**The records:**
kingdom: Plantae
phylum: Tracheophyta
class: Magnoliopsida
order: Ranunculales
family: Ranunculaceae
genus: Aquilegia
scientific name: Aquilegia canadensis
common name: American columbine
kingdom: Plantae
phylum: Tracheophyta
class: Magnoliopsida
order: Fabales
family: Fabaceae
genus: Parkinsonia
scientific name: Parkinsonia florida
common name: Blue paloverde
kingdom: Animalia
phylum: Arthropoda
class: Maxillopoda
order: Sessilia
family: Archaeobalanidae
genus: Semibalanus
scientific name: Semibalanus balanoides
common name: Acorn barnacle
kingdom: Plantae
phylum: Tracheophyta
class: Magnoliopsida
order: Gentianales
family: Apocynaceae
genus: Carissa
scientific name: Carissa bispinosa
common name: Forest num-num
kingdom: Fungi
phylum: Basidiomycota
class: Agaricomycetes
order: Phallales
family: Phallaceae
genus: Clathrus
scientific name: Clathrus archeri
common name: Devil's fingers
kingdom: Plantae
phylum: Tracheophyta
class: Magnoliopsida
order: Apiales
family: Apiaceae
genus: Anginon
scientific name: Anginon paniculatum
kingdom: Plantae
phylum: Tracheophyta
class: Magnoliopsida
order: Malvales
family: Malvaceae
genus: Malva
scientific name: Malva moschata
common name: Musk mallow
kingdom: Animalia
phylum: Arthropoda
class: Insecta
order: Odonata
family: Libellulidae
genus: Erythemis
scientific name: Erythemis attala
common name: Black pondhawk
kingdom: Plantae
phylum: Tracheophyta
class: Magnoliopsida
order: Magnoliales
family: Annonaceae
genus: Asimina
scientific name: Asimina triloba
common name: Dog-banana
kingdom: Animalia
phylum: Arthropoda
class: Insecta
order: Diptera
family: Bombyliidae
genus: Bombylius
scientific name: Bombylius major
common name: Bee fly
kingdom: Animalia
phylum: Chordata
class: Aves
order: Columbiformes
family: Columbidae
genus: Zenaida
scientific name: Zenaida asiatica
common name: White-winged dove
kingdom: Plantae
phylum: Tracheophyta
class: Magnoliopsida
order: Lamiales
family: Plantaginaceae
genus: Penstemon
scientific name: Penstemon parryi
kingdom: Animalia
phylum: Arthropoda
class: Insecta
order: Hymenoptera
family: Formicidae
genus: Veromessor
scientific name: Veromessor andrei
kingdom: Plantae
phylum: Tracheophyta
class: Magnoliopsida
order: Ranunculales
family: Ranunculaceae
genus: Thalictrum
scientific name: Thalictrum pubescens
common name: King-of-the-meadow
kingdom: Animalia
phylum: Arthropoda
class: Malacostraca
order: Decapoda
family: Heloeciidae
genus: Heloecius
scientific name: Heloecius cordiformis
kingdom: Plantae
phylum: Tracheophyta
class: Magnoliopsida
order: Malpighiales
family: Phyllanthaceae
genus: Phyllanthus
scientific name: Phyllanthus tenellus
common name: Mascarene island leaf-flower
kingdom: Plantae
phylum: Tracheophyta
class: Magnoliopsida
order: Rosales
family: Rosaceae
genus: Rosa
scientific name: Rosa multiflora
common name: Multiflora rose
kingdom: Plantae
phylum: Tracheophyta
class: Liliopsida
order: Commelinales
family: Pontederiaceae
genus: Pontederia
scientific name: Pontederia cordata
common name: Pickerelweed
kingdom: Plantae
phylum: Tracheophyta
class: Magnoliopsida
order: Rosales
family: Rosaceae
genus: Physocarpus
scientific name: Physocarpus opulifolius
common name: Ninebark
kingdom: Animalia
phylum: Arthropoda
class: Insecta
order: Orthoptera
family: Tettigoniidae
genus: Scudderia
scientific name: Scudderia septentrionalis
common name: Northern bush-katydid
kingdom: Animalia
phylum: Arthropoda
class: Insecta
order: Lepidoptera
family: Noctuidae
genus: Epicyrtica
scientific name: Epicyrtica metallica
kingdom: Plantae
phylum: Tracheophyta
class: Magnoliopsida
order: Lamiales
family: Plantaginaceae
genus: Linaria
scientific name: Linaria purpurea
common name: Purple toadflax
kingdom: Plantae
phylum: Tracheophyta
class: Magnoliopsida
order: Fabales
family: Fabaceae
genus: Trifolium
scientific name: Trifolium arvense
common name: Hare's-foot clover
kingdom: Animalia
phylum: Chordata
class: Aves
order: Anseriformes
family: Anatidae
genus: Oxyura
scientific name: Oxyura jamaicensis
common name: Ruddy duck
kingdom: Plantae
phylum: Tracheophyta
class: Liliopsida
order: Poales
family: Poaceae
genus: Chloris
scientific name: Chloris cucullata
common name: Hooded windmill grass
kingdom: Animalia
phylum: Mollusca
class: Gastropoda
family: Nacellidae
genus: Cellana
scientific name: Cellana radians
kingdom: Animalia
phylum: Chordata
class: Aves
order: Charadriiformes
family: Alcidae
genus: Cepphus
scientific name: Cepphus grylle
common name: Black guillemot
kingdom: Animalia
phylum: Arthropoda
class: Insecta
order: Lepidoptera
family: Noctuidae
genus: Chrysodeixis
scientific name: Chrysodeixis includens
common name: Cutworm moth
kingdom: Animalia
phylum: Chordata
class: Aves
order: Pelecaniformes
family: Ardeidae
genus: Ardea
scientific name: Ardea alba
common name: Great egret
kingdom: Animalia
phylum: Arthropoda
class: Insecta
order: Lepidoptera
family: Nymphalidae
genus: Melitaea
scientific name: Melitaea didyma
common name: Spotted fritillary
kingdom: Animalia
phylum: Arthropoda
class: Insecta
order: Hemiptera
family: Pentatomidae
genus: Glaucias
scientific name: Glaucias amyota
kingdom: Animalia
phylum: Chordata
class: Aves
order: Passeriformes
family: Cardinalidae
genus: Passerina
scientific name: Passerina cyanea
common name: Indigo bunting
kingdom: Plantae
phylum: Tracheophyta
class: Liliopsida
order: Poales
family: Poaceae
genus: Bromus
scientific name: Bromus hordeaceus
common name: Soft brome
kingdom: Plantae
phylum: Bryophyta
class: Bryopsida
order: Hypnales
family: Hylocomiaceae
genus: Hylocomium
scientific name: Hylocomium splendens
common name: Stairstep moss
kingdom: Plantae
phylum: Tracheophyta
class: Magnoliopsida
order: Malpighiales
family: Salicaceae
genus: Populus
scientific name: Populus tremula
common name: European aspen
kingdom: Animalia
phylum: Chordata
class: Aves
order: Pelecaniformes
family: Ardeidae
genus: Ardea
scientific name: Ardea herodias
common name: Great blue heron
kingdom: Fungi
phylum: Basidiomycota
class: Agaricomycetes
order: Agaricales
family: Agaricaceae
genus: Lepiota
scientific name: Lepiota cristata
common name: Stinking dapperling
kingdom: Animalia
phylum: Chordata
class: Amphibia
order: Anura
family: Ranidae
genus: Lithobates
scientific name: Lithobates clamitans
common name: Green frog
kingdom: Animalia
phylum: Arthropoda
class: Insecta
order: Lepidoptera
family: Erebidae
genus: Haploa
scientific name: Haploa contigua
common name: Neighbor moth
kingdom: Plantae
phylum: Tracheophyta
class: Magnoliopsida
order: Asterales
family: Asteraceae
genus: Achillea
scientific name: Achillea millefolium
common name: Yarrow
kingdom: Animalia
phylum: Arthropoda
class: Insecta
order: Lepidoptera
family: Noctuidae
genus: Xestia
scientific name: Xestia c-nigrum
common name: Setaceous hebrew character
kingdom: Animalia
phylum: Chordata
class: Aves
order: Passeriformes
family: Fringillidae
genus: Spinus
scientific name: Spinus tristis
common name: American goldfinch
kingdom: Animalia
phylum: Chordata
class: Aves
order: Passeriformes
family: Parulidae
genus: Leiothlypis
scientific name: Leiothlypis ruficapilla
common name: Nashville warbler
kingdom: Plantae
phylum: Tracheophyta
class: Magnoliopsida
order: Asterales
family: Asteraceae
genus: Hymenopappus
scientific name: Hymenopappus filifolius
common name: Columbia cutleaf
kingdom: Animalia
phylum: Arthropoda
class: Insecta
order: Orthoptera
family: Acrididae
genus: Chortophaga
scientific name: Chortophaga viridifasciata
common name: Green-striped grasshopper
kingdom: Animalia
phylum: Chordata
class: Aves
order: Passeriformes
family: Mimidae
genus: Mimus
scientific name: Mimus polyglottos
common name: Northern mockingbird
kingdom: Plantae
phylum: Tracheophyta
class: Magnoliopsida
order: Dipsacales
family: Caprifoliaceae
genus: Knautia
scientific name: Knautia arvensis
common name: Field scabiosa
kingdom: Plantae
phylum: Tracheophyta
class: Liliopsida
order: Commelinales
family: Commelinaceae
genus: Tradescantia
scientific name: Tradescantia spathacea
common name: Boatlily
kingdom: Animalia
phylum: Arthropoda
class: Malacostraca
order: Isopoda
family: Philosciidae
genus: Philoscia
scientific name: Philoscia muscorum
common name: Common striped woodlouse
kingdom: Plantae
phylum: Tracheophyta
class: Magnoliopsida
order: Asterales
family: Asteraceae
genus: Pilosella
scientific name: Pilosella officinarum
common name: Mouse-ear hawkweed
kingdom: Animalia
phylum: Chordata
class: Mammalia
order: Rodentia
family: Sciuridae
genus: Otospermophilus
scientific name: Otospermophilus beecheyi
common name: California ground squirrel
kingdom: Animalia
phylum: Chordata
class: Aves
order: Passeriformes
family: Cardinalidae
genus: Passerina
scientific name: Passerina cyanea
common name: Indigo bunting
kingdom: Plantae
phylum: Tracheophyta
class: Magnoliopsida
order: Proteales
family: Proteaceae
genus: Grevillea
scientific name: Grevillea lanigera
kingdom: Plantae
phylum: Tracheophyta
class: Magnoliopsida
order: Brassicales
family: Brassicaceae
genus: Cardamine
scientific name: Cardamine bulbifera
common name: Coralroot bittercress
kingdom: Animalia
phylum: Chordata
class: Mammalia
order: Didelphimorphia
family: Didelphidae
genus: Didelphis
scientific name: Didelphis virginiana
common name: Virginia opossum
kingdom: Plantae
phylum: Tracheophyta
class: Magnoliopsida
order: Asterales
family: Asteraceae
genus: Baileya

**Exercise:** Rewrite the data starting with the line that contains "class: Bryopsida" and going on through the line that contains "scientific name: Spinus tristis", replacing "common name" with "vernacular name" and leaving everything else the same.

**Answer to the task:**
class: Bryopsida
order: Hypnales
family: Hylocomiaceae
genus: Hylocomium
scientific name: Hylocomium splendens
vernacular name: Stairstep moss
kingdom: Plantae
phylum: Tracheophyta
class: Magnoliopsida
order: Malpighiales
family: Salicaceae
genus: Populus
scientific name: Populus tremula
vernacular name: European aspen
kingdom: Animalia
phylum: Chordata
class: Aves
order: Pelecaniformes
family: Ardeidae
genus: Ardea
scientific name: Ardea herodias
vernacular name: Great blue heron
kingdom: Fungi
phylum: Basidiomycota
class: Agaricomycetes
order: Agaricales
family: Agaricaceae
genus: Lepiota
scientific name: Lepiota cristata
vernacular name: Stinking dapperling
kingdom: Animalia
phylum: Chordata
class: Amphibia
order: Anura
family: Ranidae
genus: Lithobates
scientific name: Lithobates clamitans
vernacular name: Green frog
kingdom: Animalia
phylum: Arthropoda
class: Insecta
order: Lepidoptera
family: Erebidae
genus: Haploa
scientific name: Haploa contigua
vernacular name: Neighbor moth
kingdom: Plantae
phylum: Tracheophyta
class: Magnoliopsida
order: Asterales
family: Asteraceae
genus: Achillea
scientific name: Achillea millefolium
vernacular name: Yarrow
kingdom: Animalia
phylum: Arthropoda
class: Insecta
order: Lepidoptera
family: Noctuidae
genus: Xestia
scientific name: Xestia c-nigrum
vernacular name: Setaceous hebrew character
kingdom: Animalia
phylum: Chordata
class: Aves
order: Passeriformes
family: Fringillidae
genus: Spinus
scientific name: Spinus tristis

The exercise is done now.